Er kan onderscheid worden gemaakt tussen de volgende bezwijkmechanismen (zie ook kader ‘Wanneer treedt welk mechanisme op?’):
- Bezwijken ongewapend aansluitvlak op aanhechting;
- Bezwijken gewapend aansluitvlak op afschuiving;
- Bezwijken gewapend aansluitvlak door uittrekken van de tralieligger;
- Bezwijken na vloeien van de koppelwapening.
Om te kunnen spreken van een gewapend aansluitvlak, zoals bij mechanisme 2 en 3, moet de koppelwapening doorsteken tot achter de tralieligger. Bij een proefstuk met een ongewapend aansluitvlak is tijdens het opvoeren van de belasting meestal mechanisme 1 maatgevend. In geval van een gewapend aansluitvlak treedt mechanisme 1 wel op, maar is dit in het algemeen niet het mechanisme dat tot bezwijken leidt.

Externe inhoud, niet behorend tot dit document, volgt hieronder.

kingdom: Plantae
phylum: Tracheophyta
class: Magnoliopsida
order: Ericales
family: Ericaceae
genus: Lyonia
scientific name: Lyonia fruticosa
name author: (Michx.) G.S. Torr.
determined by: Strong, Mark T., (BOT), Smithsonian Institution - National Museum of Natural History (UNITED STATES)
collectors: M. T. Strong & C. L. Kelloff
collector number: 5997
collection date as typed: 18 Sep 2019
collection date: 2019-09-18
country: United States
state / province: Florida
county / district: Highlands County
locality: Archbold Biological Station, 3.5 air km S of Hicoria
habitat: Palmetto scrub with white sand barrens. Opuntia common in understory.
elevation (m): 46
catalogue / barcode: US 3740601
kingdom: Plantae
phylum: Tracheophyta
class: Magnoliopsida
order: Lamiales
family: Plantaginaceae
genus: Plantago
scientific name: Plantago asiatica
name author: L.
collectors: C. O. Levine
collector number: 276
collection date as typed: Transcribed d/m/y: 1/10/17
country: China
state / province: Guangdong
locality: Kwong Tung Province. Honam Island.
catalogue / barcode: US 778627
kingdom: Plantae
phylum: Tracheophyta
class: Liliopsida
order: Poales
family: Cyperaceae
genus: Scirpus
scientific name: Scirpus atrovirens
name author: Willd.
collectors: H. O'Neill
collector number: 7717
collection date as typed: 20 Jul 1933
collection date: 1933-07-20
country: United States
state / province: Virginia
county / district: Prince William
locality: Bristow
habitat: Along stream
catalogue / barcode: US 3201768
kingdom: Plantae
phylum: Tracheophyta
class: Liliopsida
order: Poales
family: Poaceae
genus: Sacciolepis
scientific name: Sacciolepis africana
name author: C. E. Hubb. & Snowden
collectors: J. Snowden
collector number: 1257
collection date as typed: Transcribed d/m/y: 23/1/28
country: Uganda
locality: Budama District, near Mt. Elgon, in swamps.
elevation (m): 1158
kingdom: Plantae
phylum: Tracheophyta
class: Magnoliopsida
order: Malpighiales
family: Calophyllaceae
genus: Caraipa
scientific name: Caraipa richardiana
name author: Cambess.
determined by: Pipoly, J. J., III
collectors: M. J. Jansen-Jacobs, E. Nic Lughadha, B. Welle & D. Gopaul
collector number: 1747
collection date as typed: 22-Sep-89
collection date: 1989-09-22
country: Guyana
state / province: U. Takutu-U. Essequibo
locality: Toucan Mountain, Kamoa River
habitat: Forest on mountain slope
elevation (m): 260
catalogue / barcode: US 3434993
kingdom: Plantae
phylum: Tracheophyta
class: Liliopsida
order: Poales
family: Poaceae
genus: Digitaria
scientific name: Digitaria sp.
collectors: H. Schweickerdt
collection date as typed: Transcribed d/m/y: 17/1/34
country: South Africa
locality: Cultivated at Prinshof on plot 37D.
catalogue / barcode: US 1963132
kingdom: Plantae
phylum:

Inclusief vloeien van de koppelwapening zijn er dus vier (bezwijk)mechanismen die kunnen optreden. Welke er optreedt is onder andere afhankelijk van de effectieve lengte van de koppelstaven achter de tralieligger (leff, fig. 1b), of de positie van de tralieligger (diepte in breedplaat) en de ruwheid van het aansluitvlak.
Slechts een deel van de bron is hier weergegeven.